There was so much crammed into the book: the Filipino culture, the romance angle, the relationship with her best friend who wanted them to start a business together, and (of course) the mystery angle. While I appreciate having all those elements in one book, I was hoping that it would focus more on the mystery and just have the rest be the background parts of the story. To me, it seemed that while trying to add all these other components of the book, the quality of the mystery suffered. In the same way that dishes can suffer from having too much added to them, I felt that the story for this book could have been better by paring things down to focus on the mystery and the sleuthing that goes with it. As it was, the resolution of the crime was too easy, probably because there was already too much going on in the story already.

I am not saying that it is a bad book. It was a quick read that entertained me enough to finish in one day. It is just that I expected more than what the book gave. However, I am still hopeful about the story of Lila Macapagal. 

Being the first in a series, I am inclined to think that as an introduction to the main character and the environment this is still a good jump-off point to the next books. I would love to read the other books to see if it gets better as you go along.
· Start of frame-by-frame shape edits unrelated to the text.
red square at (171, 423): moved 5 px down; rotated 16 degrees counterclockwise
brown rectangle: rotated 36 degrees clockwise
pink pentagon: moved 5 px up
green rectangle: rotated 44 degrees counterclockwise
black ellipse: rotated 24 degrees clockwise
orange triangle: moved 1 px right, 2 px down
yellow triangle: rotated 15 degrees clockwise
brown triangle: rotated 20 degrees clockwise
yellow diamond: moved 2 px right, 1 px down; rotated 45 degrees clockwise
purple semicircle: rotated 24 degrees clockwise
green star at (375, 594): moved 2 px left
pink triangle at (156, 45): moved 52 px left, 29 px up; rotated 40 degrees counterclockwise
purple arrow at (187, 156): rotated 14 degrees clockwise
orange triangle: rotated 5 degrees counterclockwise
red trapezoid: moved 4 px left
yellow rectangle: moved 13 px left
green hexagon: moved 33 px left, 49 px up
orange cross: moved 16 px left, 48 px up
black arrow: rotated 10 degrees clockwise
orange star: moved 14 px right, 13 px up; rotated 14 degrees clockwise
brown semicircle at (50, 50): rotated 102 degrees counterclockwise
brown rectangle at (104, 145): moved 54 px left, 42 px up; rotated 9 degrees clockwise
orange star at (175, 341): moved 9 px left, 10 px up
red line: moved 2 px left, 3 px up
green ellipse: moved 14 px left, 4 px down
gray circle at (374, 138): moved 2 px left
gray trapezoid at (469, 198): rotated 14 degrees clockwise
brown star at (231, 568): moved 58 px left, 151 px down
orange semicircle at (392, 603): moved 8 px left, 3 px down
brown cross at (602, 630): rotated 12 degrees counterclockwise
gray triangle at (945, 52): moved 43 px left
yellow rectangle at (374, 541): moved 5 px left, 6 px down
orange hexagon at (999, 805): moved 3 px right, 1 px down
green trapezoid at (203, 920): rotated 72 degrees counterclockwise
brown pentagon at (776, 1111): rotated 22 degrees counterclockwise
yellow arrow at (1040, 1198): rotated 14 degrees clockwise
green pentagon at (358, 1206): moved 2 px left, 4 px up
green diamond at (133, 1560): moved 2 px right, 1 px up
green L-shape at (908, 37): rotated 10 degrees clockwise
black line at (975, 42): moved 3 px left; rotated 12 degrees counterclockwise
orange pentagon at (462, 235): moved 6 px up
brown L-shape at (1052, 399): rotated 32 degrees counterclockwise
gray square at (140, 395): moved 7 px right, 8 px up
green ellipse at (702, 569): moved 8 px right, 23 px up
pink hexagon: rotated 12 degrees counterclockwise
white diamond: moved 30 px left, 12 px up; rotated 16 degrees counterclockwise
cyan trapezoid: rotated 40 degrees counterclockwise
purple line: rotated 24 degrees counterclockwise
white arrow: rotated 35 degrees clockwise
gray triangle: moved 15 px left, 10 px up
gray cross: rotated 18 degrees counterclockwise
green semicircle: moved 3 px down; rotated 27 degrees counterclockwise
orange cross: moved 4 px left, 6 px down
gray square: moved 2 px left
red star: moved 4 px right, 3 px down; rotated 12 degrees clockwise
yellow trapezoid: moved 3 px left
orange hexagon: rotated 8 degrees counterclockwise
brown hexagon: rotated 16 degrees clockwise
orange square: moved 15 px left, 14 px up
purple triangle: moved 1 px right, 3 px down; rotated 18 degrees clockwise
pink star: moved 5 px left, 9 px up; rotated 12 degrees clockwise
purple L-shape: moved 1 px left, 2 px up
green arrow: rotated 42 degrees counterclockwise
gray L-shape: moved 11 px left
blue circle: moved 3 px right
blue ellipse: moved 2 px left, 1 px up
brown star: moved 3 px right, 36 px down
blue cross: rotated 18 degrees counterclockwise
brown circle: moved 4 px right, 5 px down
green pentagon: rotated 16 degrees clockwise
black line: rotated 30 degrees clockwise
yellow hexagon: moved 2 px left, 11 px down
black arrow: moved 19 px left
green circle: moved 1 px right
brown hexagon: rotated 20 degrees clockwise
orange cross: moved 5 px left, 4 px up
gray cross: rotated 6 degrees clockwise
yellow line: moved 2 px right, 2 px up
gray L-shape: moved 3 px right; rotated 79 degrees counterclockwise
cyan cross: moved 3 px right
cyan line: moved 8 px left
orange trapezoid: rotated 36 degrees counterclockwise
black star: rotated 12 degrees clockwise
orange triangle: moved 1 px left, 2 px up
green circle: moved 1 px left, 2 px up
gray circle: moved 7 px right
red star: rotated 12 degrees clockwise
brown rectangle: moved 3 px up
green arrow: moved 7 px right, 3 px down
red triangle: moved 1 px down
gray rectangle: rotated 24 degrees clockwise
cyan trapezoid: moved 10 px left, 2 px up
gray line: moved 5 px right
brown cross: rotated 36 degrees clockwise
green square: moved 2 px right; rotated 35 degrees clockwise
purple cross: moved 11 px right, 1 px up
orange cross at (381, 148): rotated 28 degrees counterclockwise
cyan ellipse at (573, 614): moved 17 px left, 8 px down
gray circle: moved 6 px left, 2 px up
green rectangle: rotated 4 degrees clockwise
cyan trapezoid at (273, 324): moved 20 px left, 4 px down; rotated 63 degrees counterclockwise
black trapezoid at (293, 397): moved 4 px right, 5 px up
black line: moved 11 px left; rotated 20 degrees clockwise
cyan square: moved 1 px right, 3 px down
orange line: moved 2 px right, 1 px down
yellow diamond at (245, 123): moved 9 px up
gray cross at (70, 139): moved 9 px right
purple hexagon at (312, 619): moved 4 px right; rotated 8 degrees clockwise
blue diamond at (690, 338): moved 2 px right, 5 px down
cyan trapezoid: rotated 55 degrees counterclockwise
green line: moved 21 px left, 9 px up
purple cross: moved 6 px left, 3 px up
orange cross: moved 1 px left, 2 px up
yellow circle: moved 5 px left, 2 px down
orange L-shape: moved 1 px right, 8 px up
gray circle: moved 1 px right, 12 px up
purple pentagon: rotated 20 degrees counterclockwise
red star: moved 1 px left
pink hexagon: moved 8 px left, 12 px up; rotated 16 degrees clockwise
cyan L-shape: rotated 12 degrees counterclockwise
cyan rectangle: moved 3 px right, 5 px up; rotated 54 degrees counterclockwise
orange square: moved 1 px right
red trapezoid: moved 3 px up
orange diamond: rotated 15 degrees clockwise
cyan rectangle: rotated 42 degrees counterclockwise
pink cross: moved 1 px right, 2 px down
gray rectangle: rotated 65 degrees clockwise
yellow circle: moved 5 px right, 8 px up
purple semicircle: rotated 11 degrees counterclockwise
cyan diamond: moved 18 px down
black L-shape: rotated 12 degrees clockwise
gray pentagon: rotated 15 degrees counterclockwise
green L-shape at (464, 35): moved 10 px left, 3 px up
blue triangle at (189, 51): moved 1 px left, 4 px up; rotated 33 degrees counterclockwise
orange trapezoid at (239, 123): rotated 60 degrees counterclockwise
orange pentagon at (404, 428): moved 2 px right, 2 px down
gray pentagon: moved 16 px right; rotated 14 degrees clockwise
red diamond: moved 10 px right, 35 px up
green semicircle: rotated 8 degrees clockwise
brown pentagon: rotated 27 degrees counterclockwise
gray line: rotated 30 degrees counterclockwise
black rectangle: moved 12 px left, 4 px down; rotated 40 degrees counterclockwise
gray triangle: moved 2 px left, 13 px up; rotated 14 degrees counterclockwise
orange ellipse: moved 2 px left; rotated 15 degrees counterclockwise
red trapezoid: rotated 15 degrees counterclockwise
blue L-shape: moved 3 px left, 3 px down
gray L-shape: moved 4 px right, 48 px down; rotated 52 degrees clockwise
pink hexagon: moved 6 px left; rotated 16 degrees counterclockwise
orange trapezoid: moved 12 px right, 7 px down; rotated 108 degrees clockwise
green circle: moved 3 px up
It would be nice and amusing to see how much more the Filipino culture of how everyone is family despite the loose connections (imagine the vast networking Lila has at her fingertips to solve the crime) and how the whole Marites (aka gossip) culture helps Lila with her mysteries. Plus, I would love to see whom Lila ends up with in the end. Given her love interests and the other potential people featured in this book, I am leaning towards shipping her with someone who does not seem interested in her. I am trying to avoid spoilers, so I have not read the reviews for the other books in the series just yet. I want to be surprised (or disappointed?) with that one.

Arsenic and Adobo is a light read that features a combination of crime-solving and a Filipino American culture that rare in books published in the US. While I felt it could be better, it does deliver on the elements of culture and mystery and introduces you to characters to follow in the next books in the series. If you are a foodie, you would also enjoy reading about the food featured – you can even try making them because there are recipes included at the end of the book.

It was the right decision to start with this book to end my reading slump. It was an easy read and it got me interested in reading again. I cannot wait to see where else my reading spree will take me.